线性回归中的变量选择

ON VARIABLE SELECTION IN LINEAR REGRESSION

Econometric Theory · 2002
被引 20
人大 A-ABS 4

中文导读

质疑了Shibata关于AIC优于BIC的结论,通过固定数据长度比较所有可能的数据生成机制,发现即使数据量很大,AIC也不优于BIC。

Abstract

Shibata (1981, Biometrika 68, 45–54) considers data-generating mechanisms belonging to a certain class of linear regressions with errors that are independent and identically normally distributed. He compares the variable selection criteria AIC (Akaike information criterion) and BIC (Bayesian information criterion) using the following type of comparison. For each fixed possible data–generating mechanism, these criteria are compared as the data length increases. The results of this comparison have been interpreted as meaning that, in the context of the data-generating mechanisms considered by Shibata, AIC is better than BIC for large data lengths. Shibata's comparison is pointwise in the space of data–generating mechanisms (as the data length increases). Such comparisons are potentially misleading. We consider a simple class of data-generating mechanisms satisfying Shibata's assumptions and carry out a different type of comparison. For each fixed data length (possibly large) we compare the variable selection criteria for every possible data-generating mechanism in this class. According to this comparison, for this class of data-generating mechanisms no matter how large the data length AIC is not better than BIC.

变量选择AICBIC线性回归

书面题目 1:
列出线性回归变量选择文献页面最后一行给出的全部关键词。
书面题目 2:
从下面的条目中筛选出含有字符串“acciaccatura”的每一行，照原样抄录。

任务输入:
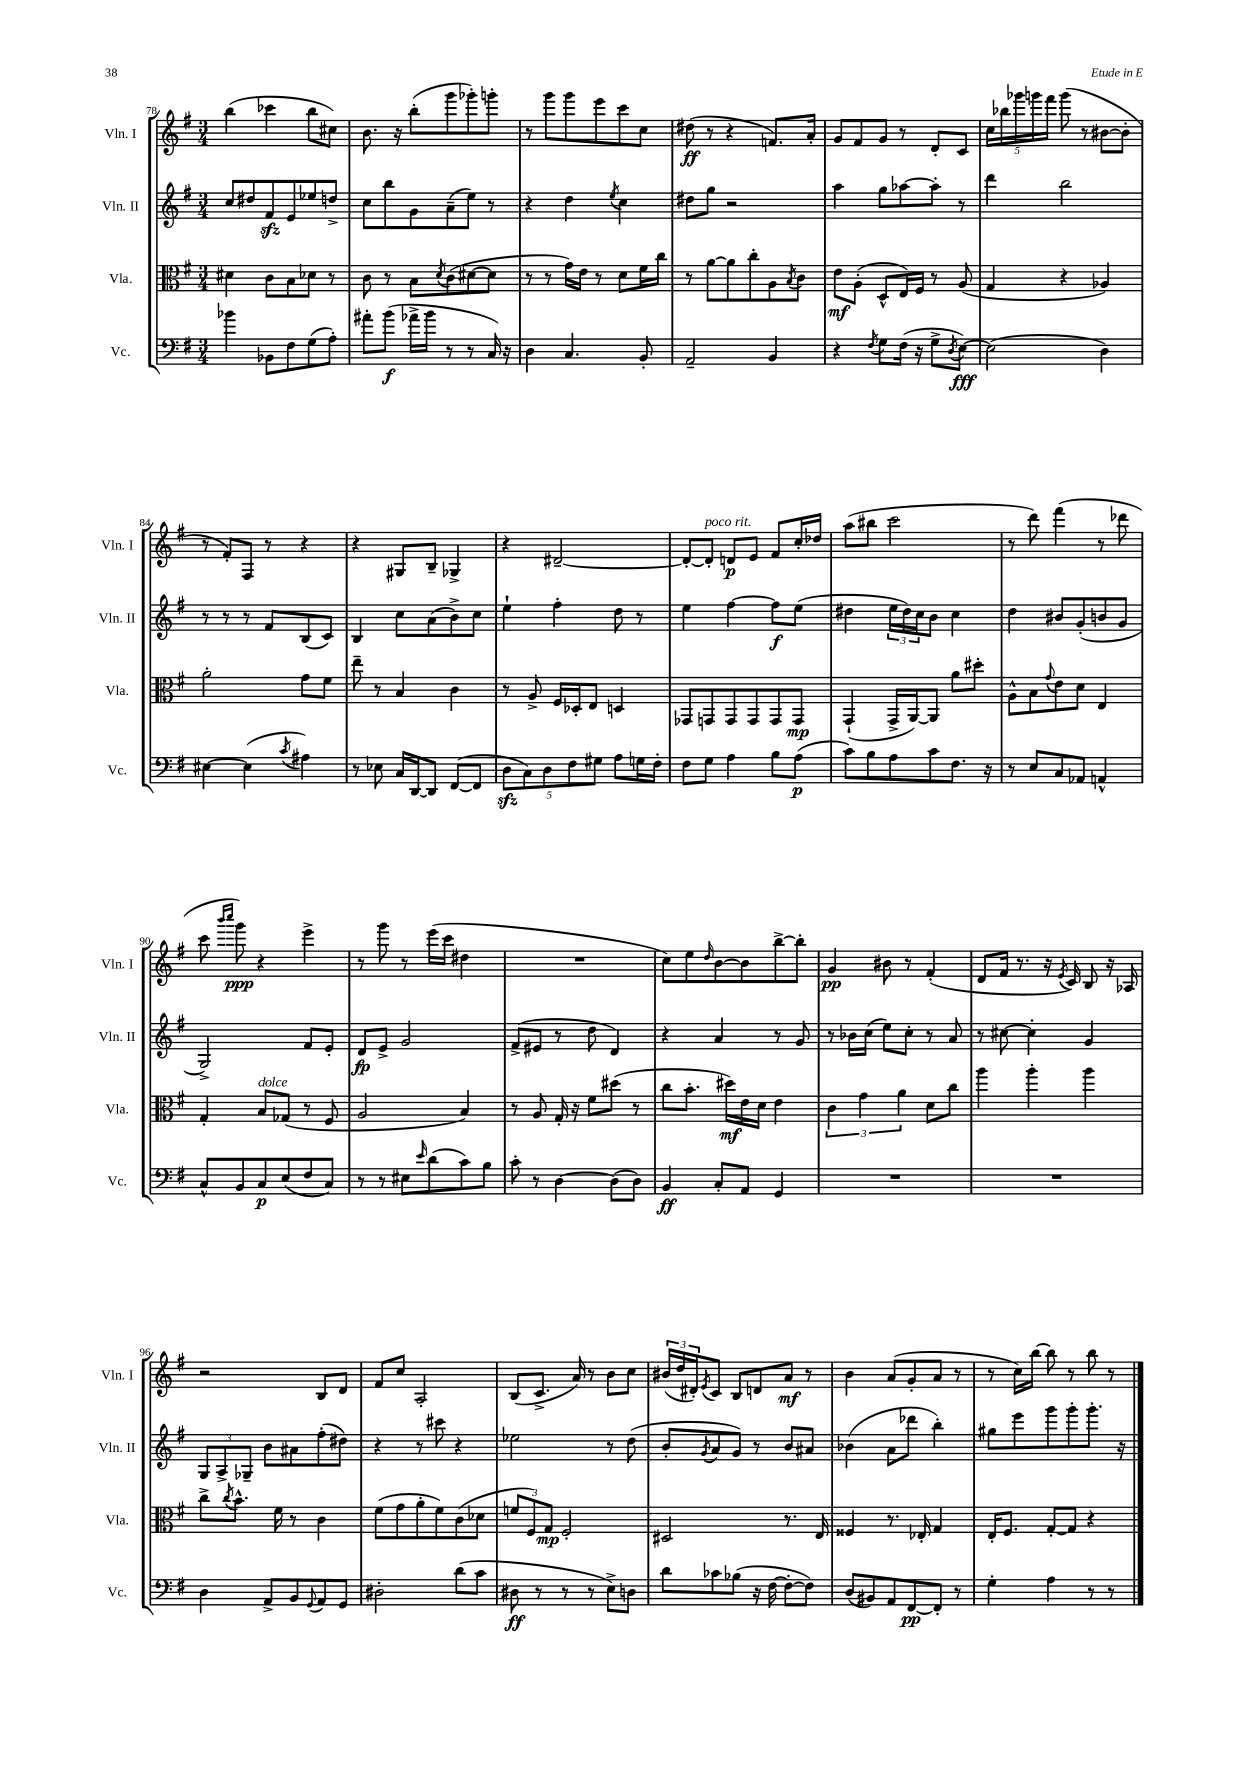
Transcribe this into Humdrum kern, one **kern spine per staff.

**kern	**kern	**kern	**kern
*staff4	*staff3	*staff2	*staff1
*clefF4	*clefC3	*clefG2	*clefG2
*k[f#]	*k[f#]	*k[f#]	*k[f#]
*M3/4	*M3/4	*M3/4	*M3/4
4b-\	4d#\	8cc/L	(4bb\
.	.	8dd#/	.
8BB-\L	8c\L	8f#/	4ccc-\
8F#\	8B\	8e/	.
(8G\	8d-\J	8ee-/	8bb\L
8A'\J)	8r	8dd^/J	8cc#\J)
=	=	=	=
8a#'\L	8c\	8cc\L	8.b\
(8b\J	8r	8bb\	.
.	.	.	16r
16a-^\LL	8B\L	8g\	(8bb'\L
16b\JJ	.	.	.
.	8qd/	.	.
8r	(8c\	(8a~\	8ggg\
8r	[8d#\	8ee\J)	8ggg-'\)
16C/)	8d#\]J	8r	8ggg'\J
16r	.	.	.
=	=	=	=
4D\	8r	4r	8r
.	8r	.	8ggg\L
4.C/	16g\LL)	4dd\	8ggg\
.	16e\JJ	.	.
.	8r	.	8eee\
.	.	8qee/	.
.	8d\L	4cc\	8ccc\
8BB'/	16f#\L	.	8cc\J
.	16cc\JJ	.	.
=	=	=	=
2AA~/	8r	8dd#\L	(8dd#\
.	[8a\L	8gg\J	8r
.	8a\]	2r	4r
.	8cc'\	.	.
4BB/	8A\	.	8.f/L)
.	8qB/	.	.
.	8c\J	.	.
.	.	.	16a'/Jk
=	=	=	=
4r	8e\L	4aa\	8g/L
.	(8A'\J	.	8f#/
8qF#/	.	.	.
8G\L	8D^^/L	8gg\L	8g/J
(16F#\Jk	16E/L)	[8aa-\	8r
16r	16F#/JJ	.	.
8G^\L	8r	8aa-'\]J	8d'/L
8qD/	.	.	.
[8E\J)	(8A/	8r	8c/J
=	=	=	=
(2E\]	4G/	4ddd\	20cc\LL
.	.	.	20bb-\
.	.	.	20ggg-\
.	.	.	20ggg\
.	.	.	20fff#\JJ
.	4r	2bb\	(8ggg\
.	.	.	8r
4D\)	4A-/)	.	[8b#\L
.	.	.	8b#'\]J
=	=	=	=
[4E#\	2a'\	8r	8r
.	.	8r	8f#'/L)
(4E#\]	.	8r	8F#/J
.	.	8f#/L	8r
8qc/	.	.	.
4A#\)	8g\L	(8B/	4r
.	8f#\J	8c/J)	.
=	=	=	=
8r	8ee~\	4B/	4r
8E-\	8r	.	.
16C/LL	4B/	8cc\L	8G#/L
[16DD/J	.	.	.
8DD/]J	.	(8a\	8B~/J
([8FF#/L	4c\	8b^\)	4G-^/
8FF#/]J	.	8cc\J	.
=	=	=	=
10D\L	8r	4ee`\	4r
10C\)	.	.	.
.	8A^/	.	.
10D\	.	.	.
.	16F#/LL	4ff#'\	[2d#~/
10F#\	.	.	.
.	16D-'/J	.	.
.	8E/J	.	.
10G#\J	.	.	.
8A\L	4D/	8dd\	.
16G\L	.	8r	.
16F#'\JJ	.	.	.
=	=	=	=
8F#\L	8GG-/L	4ee\	8d#'/_L
8G\J	8GG/	.	8d#'/]J
4A\	8GG/	[4ff#\	8d/L
.	8GG/	.	8e/J
8B\L	8GG/	8ff#\]L	8f#/L
(8A\J	8GG/J	(8ee\J	16cc'/L
.	.	.	16dd-/JJ
=	=	=	=
8c\L)	(4GG`/	4dd#\	(8aa\L
8B\	.	.	8bb#\J
8A\	16GG^/LL	24ee\LL	2ccc\
.	.	24dd#\)	.
.	[16AA/J)	.	.
.	.	24cc\J	.
8c\	8AA/]J	8b\J	.
8.F#\J	8a\L	4cc\	.
.	8dd#'\J	.	.
16r	.	.	.
=	=	=	=
8r	8A^^\L	4dd\	8r
8E/L	8B\	.	8ddd\)
.	8qqg/	.	.
8C/	8e\	8b#/L	(4fff#\
8AA-/J	8d\J	(8g'/	.
4AA^^/	4E/	8b/	8r
.	.	8g/J	8ddd-\
=	=	=	=
8C^^/L	4G'/	2G^/)	8ccc\
.	.	.	16qqbbb/LL
.	.	.	16qqcccc/JJ
8BB/	.	.	8ggg\)
8C/	8B/L	.	4r
(8E/	(8G-/J	.	.
8F#/	8r	8f#/L	4eee^\
8C/J)	8F#/	8e'/J	.
=	=	=	=
8r	2A/	8d/L	8r
8r	.	8e^/J	8ggg\
8E#\L	.	2g/	8r
16qqe/	.	.	.
(8d\	.	.	(16eee\LL
.	.	.	16ccc\JJ
8c\)	4B/)	.	4dd#\
8B\J	.	.	.
=	=	=	=
8c'\	8r	(8f#^/L	2.r
8r	8A/	8e#/J	.
[4D\	16G'/	8r	.
.	16r	.	.
.	8f#\L	8dd\	.
(8D\]L	(8dd#\J	4d/)	.
8D\J)	8r	.	.
=	=	=	=
4BB/	8cc\L	4r	8cc\L)
.	8.b'\J	.	8ee\
.	.	.	16qqdd/
8C'/L	.	4a/	[8b\
.	16dd#\LL)	.	.
8AA/J	16e\	.	8b\]
.	16d\JJ	.	.
4GG/	4e\	8r	[8bb^\
.	.	8g/	8bb'\]J
=	=	=	=
2.r	6c\	8r	4g/
.	.	16b-\LL	.
.	6g\	.	.
.	.	(16cc\JJ	.
.	.	8ee\L)	8b#\
.	6a\	.	.
.	.	8cc'\J	8r
.	8d\L	8r	(4f#'/
.	8cc\J	8a/	.
=	=	=	=
2.r	4aa\	8r	8d/L
.	.	[8cc#\	16f#/Jk
.	.	.	8.r
.	4aa'\	4cc#'\]	.
.	.	.	16r
.	.	.	8qe/
.	.	.	16c/)
.	4aa\	4g/	8B/
.	.	.	16r
.	.	.	16A-/
=	=	=	=
4D\	8cc^\L	12G/L	2r
.	.	12A^/	.
.	8qcc/	.	.
.	8.b^^\J	.	.
.	.	12G-~/J	.
8AA^/L	.	8b\L	.
.	16f#\	.	.
8BB/	8r	8a#\	.
8qqGG/	.	.	.
8AA/	4c\	(8ff#'\	8B/L
8GG/J	.	8dd#\J)	8d/J
=	=	=	=
2D#'\	(8f#\L	4r	8f#/L
.	8g\	.	8cc/J
.	8a'\	8r	2A'/
.	8f#\)	8ccc#\	.
(8d\L	(8c\	4r	.
8c\J	8d-\J	.	.
=	=	=	=
8D#\	12f/L	2ee-\	(8B/L
.	12F#/)	.	.
8r	.	.	8.c^/J
.	12G/J	.	.
8r	2F#'/	.	.
.	.	.	16a/)
8r	.	.	8r
8E^\L)	.	8r	8b\L
8D\J	.	(8dd\	8cc\J
=	=	=	=
8d\L	2D#/	8b'/L	(24b#/LL
.	.	.	24dd/
.	.	.	24d#'/J)
.	.	8qg/	8qe/
8c-\	.	8a/	8c/J
(8B-\J	.	8g/J)	8B/L
16r	.	8r	8d/
[16F#\	.	.	.
8F#'\_L	8.r	8b/L	8a/J
8F#\]J)	.	8a#/J	8r
.	16E/	.	.
=	=	=	=
(8D/L	4F##/	(4b-\	4b\
8BB#/)	.	.	.
8AA/	8.r	8a\L	(8a/L
[8FF#/	.	8ddd-\J	8g'/
.	16E-'/	.	.
8FF#'/]J	4G/	4bb'\)	8a/J
8r	.	.	8r
=	=	=	=
4G'\	16E'/LK	8gg#\L	8r
.	8.F#/J	.	.
.	.	8eee\	16cc\LL)
.	.	.	[16bb\JJ
4A\	[8G'/L	8ggg\	8bb\]
.	8G/]J	8ggg'\	8r
8r	4r	8.ggg'\J	8bb\
8r	.	.	8r
.	.	16r	.
==	==	==	==
*-	*-	*-	*-
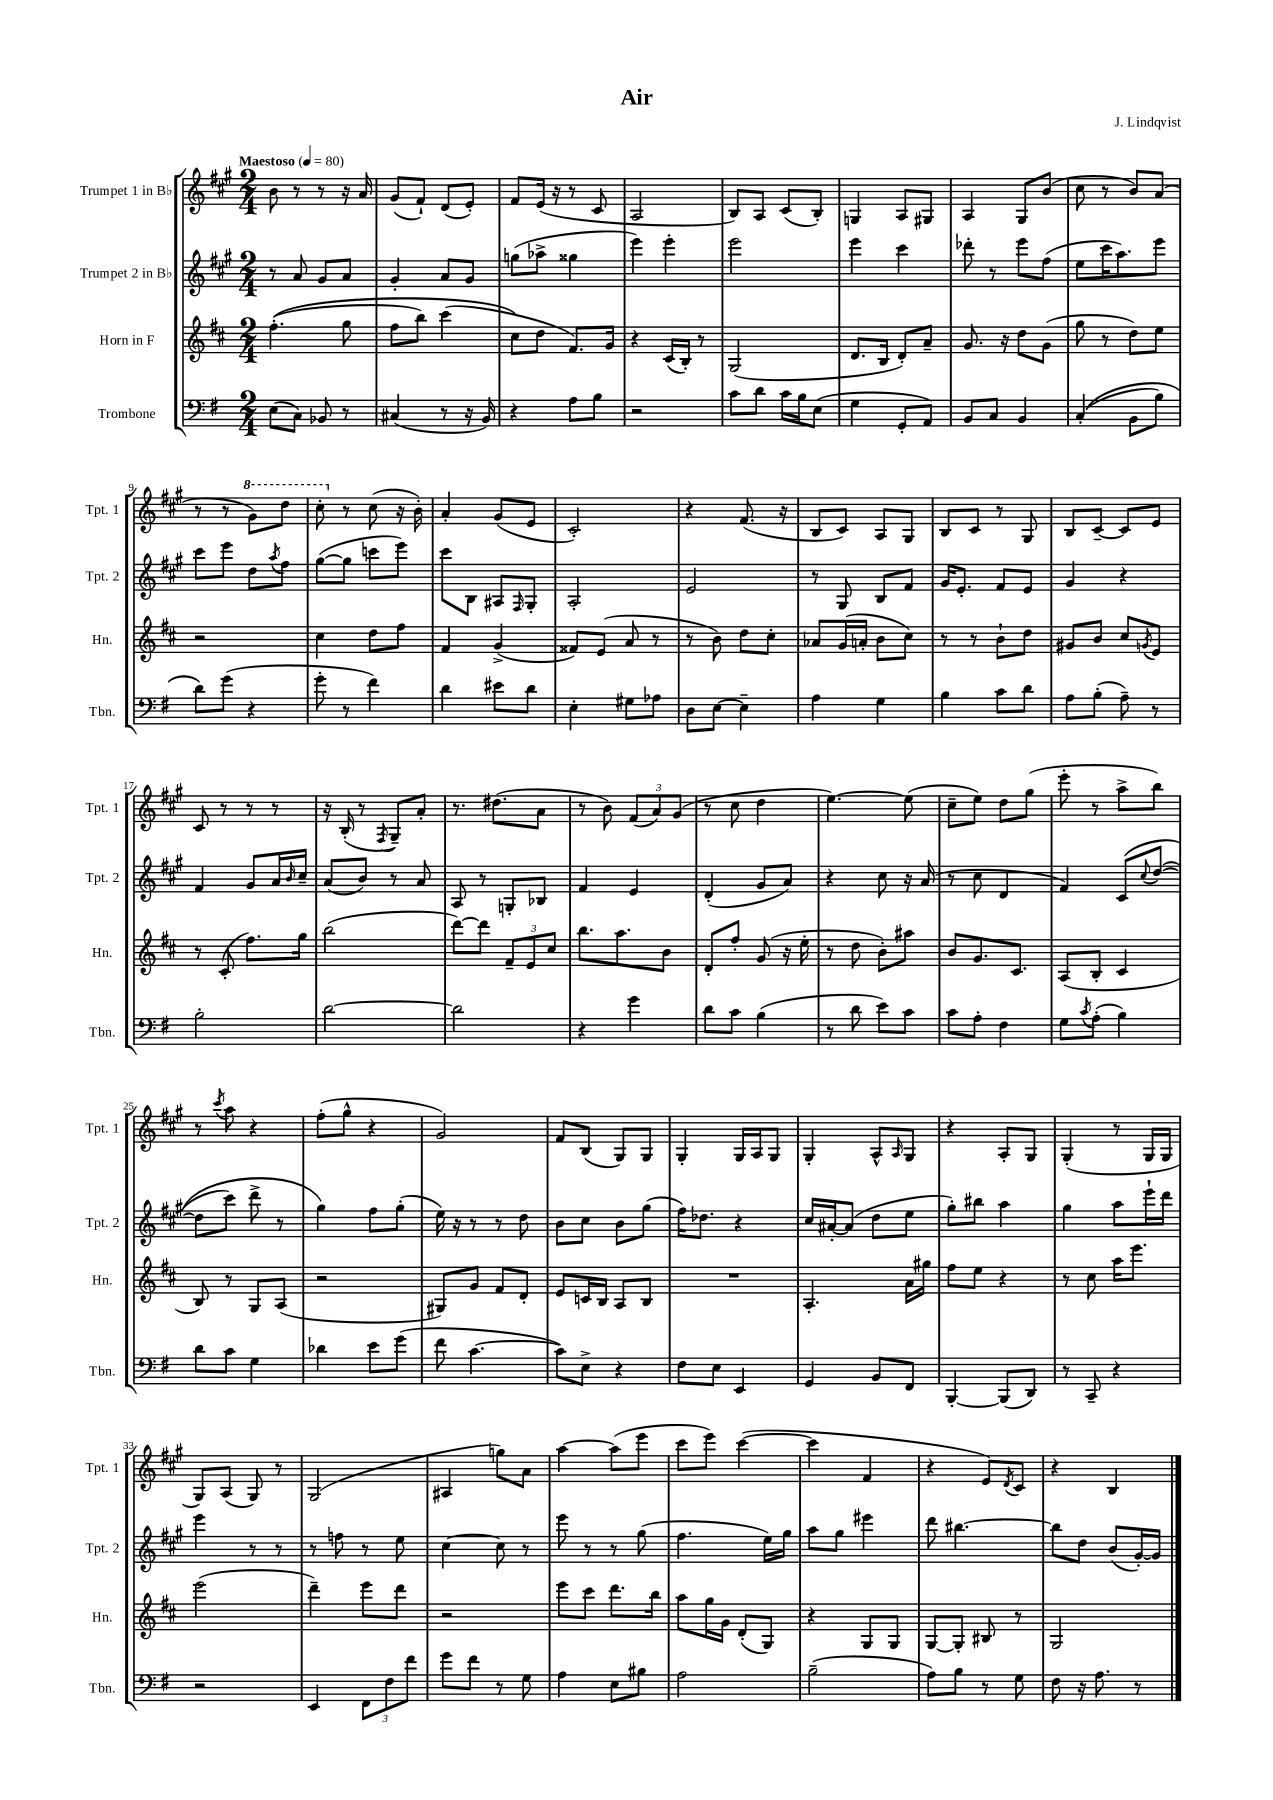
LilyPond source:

\header { title = "Air" composer = "J. Lindqvist" }
<<
\new StaffGroup <<
\new Staff = "s0" \with { instrumentName = "Trumpet 1 in Bb" shortInstrumentName = "Tpt. 1" } {
    \clef treble \key a \major \numericTimeSignature \time 2/4 \tempo "Maestoso" 4 = 80
    b'8 r8 r8 r16 a'16 |
    gis'8( fis'8-!) d'8( e'8-.) |
    fis'8 e'16( r16 r8 cis'8 |
    a2 |
    b8) a8 cis'8( b8-.) |
    g4 a8 gis8 |
    a4 gis8 b'8( |
    cis''8 r8 b'8) a'8( |
    r8 r8 \ottava #1 gis''8) d'''8 |
    cis'''8-. \ottava #0 r8 cis''8( r16 b'16-.) |
    a'4-. gis'8( e'8 |
    cis'2-.) |
    r4 fis'8.( r16 |
    b8 cis'8) a8 gis8 |
    b8 cis'8 r8 gis8 |
    b8 cis'8~-- cis'8 e'8 |
    cis'8 r8 r8 r8 |
    r16 b16-.( r8 \acciaccatura { fis8 } gis8--) a'8-. |
    r8. dis''8.( a'8 |
    r8 b'8) \tuplet 3/2 { fis'8( a'8) gis'8( } |
    r8 cis''8 d''4 |
    e''4.~) e''8( |
    cis''8-- e''8) d''8 gis''8( |
    e'''8-. r8 a''8-> b''8) |
    r8 \acciaccatura { cis'''8 } a''8 r4 |
    fis''8-.( gis''8-^ r4 |
    gis'2) |
    fis'8 b8( gis8) gis8 |
    gis4-. gis16 a16 gis8 |
    gis4-. a8-^ \grace { a16 } gis8 |
    r4 a8-. gis8 |
    gis4-.( r8 gis16 gis16 |
    gis8) a8( gis8) r8 |
    gis2( |
    ais4 g''8) a'8 |
    a''4~ a''8( e'''8 |
    cis'''8 e'''8) cis'''4~( |
    cis'''4 fis'4 |
    r4 e'8) \acciaccatura { d'8 } cis'8 |
    r4 b4 \bar "|." |
}
\new Staff = "s1" \with { instrumentName = "Trumpet 2 in Bb" shortInstrumentName = "Tpt. 2" } {
    \clef treble \key a \major \numericTimeSignature \time 2/4
    r8 a'8 gis'8 a'8 |
    gis'4-. a'8 gis'8 |
    g''8( aes''8-> gisis''4 |
    e'''4) e'''4-. |
    e'''2 |
    e'''4 cis'''4 |
    des'''8-. r8 e'''8 fis''8( |
    e''8 cis'''16 a''8.) e'''8 |
    cis'''8 e'''8 d''8 \acciaccatura { a''8 } fis''8 |
    gis''8~( gis''8 c'''8 e'''8) |
    cis'''8 b8 ais8 \grace { fis16 } gis8-. |
    a2-. |
    e'2 |
    r8 gis8 b8 fis'8 |
    gis'16 e'8.-. fis'8 e'8 |
    gis'4 r4 |
    fis'4 gis'8 a'16 \grace { b'16 } cis''16-- |
    a'8( b'8) r8 a'8 |
    a8 r8 g8-. bes8 |
    fis'4 e'4 |
    d'4-.( gis'8 a'8) |
    r4 cis''8 r16 a'16( |
    r8 cis''8 d'4 |
    fis'4) cis'8\( \appoggiatura { cis''8 } d''8~( |
    d''8 cis'''8) d'''8-> r8 |
    gis''4\) fis''8 gis''8-.( |
    e''16) r16 r8 r8 d''8 |
    b'8 cis''8 b'8 gis''8( |
    fis''16) des''8. r4 |
    cis''16 ais'16~-. ais'8( d''8 e''8 |
    gis''8-.) bis''8 a''4 |
    gis''4 a''8 e'''16-! d'''16 |
    e'''4 r8 r8 |
    r8 f''8 r8 e''8 |
    cis''4~ cis''8 r8 |
    e'''8 r8 r8 gis''8( |
    fis''4. e''16) gis''16 |
    a''8 gis''8 eis'''4 |
    d'''8 bis''4.~ |
    bis''8 d''8 b'8( gis'16~-.) gis'16 \bar "|." |
}
\new Staff = "s2" \with { instrumentName = "Horn in F" shortInstrumentName = "Hn." } {
    \clef treble \key d \major \numericTimeSignature \time 2/4
    fis''4.-.(\( g''8 |
    fis''8 b''8) cis'''4( |
    cis''8\) d''8 fis'8.) g'16 |
    r4 cis'16( b16-.) r8 |
    g2( |
    d'8. b16 d'8-.) a'8-- |
    g'8. r16 d''8 g'8( |
    g''8 r8 d''8) e''8 |
    r2 |
    cis''4 d''8 fis''8 |
    fis'4 g'4->( |
    fisis'8) e'8( a'8 r8 |
    r8 b'8) d''8 cis''8-. |
    aes'8 g'16( a'16-. b'8 cis''8) |
    r8 r8 b'8-! d''8 |
    gis'8 b'8 cis''8 \acciaccatura { g'8 } e'8 |
    r8 cis'8-.( fis''8.) g''16 |
    b''2( |
    d'''8~) d'''8 \tuplet 3/2 { fis'8-- e'8 cis''8 } |
    b''8. a''8. b'8 |
    d'8-. fis''8-. g'8( r16 e''16-. |
    r8 d''8 b'8-.) ais''8 |
    b'8 g'8. cis'8. |
    a8( b8-. cis'4 |
    b8) r8 g8 a8( |
    r2 |
    gis8) g'8 fis'8 d'8-. |
    e'8 c'16 b16 a8 b8 |
    R2 |
    a4.-. a'16 gis''16 |
    fis''8 e''8 r4 |
    r8 cis''8 a''16 e'''8. |
    e'''2( |
    d'''4--) e'''8 d'''8 |
    r2 |
    e'''8 cis'''8 d'''8. b''16 |
    a''8 g''16 g'16 d'8-.( g8) |
    r4 g8 g8 |
    g8~ g8-. bis8 r8 |
    g2 \bar "|." |
}
\new Staff = "s3" \with { instrumentName = "Trombone" shortInstrumentName = "Tbn." } {
    \clef bass \key g \major \numericTimeSignature \time 2/4
    e8( c8) bes,8 r8 |
    cis4( r8 r16 b,16) |
    r4 a8 b8 |
    r2 |
    c'8 d'8 c'16 b16 e8( |
    g4 g,8-. a,8) |
    b,8 c8 b,4 |
    c4-.(\( b,8 b8) |
    d'8\) g'8( r4 |
    g'8-. r8 fis'4) |
    d'4 eis'8 d'8 |
    e4-. gis8 aes8 |
    d8 e8~ e4-- |
    a4 g4 |
    b4 c'8 d'8 |
    a8 b8-.( a8--) r8 |
    b2-. |
    d'2~ |
    d'2 |
    r4 g'4 |
    d'8 c'8 b4( |
    r8 d'8 e'8) c'8 |
    c'8 a8-. fis4 |
    g8 \acciaccatura { c'8 } a8-.( b4) |
    d'8 c'8 g4 |
    des'4 e'8 g'8( |
    fis'8 c'4.~ |
    c'8) e8-> r4 |
    fis8 e8 e,4 |
    g,4 b,8 fis,8 |
    b,,4~-. b,,8( d,8) |
    r8 c,8-- r4 |
    r2 |
    e,4 \tuplet 3/2 { fis,8 fis8 fis'8 } |
    g'8 fis'8 r8 g8 |
    a4 e8 bis8 |
    a2 |
    b2--( |
    a8) b8 r8 g8 |
    fis8 r16 a8. r8 \bar "|." |
}
>>
>>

完整答案 1:
变量选择、AIC、BIC、线性回归

完整答案 2:
    r16 b16-.( r8 \acciaccatura { fis8 } gis8--) a'8-. |
    r8 \acciaccatura { cis'''8 } a''8 r4 |
    r4 e'8) \acciaccatura { d'8 } cis'8 |
    cis'''8 e'''8 d''8 \acciaccatura { a''8 } fis''8 |
    gis'8 b'8 cis''8 \acciaccatura { g'8 } e'8 |
    g8 \acciaccatura { c'8 } a8-.( b4) |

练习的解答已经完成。